Beautifully charged bead

Electricity and Magnetism Level 5

A little charged bead is inside a fixed and uncharged hollow sphere of radius $R$ made of insulating material. The mass of bead is m and charge is $q$ . A charge $Q$ when kept at bottom of the hollow sphere, the bead is in equillibrium at the vertex of the sphere. If the bead is in stable equillibrium then $Q \geq$

Assume $k$ is an electrostatic constant.

\dfrac{mgR^2}{kq}

\dfrac{4mgR^2}{kq}

\dfrac{mgR^2}{2kq}

\dfrac{8mgR^2}{kq}

1 solution

Ťånåy Nårshånå
Jul 3, 2015

If change in potential energy is positive, then also the position is stable equilibrium position so using this we get a factor 4 rather than 8.
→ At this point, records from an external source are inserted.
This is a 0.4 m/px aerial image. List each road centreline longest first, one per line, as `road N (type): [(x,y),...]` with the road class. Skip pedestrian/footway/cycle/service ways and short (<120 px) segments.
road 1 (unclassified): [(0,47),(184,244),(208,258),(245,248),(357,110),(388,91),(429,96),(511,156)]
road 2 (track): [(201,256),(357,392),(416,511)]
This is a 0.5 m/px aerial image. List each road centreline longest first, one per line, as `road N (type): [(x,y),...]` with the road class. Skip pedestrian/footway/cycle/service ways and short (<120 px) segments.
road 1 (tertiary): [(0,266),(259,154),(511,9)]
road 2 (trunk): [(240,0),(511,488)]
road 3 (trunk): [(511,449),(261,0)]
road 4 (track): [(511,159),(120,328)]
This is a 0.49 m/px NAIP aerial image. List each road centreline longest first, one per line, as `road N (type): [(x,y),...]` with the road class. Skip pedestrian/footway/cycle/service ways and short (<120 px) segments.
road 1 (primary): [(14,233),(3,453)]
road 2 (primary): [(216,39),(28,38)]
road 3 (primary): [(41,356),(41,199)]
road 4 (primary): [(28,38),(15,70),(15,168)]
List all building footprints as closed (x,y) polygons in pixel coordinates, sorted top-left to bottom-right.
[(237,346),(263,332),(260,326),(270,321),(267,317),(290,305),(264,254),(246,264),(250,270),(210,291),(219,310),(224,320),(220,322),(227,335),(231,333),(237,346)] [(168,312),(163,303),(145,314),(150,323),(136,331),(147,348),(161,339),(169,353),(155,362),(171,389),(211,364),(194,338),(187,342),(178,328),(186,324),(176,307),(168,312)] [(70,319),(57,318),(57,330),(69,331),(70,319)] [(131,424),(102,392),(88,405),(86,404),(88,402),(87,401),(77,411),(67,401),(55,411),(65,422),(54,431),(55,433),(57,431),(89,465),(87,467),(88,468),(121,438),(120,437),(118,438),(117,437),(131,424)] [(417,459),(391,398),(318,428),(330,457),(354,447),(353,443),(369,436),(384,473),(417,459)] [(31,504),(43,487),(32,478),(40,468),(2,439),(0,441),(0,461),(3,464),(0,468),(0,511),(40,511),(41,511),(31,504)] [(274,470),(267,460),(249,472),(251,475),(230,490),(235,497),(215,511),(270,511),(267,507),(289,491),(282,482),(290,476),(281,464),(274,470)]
@Spandan Senapati please help.

Harsh Shrivastava - 4 years, 1 month ago

Lets displace by an angle $\alpha$ .Stick to the horizontal passing through centre as the reference for gravitational potential energy.So $U(\alpha)=(kqQ/2R)sec\alpha /2+mgRcos\alpha$ .Now differentiate wrt $\alpha$ and use approximation .You will get $Q>=8mgR^2/kq$

Spandan Senapati - 4 years, 1 month ago

Thanks bro, I did a bad mistake, took angle subtended at arc also to be alpha, I was sleepy at morning :P

Harsh Shrivastava - 4 years, 1 month ago

Yes $d/dx(dU/dx)>0$ .I too took the same that displacements are in vertical direction rather its along the sphere itself.So Write the potential energy and see you will get it.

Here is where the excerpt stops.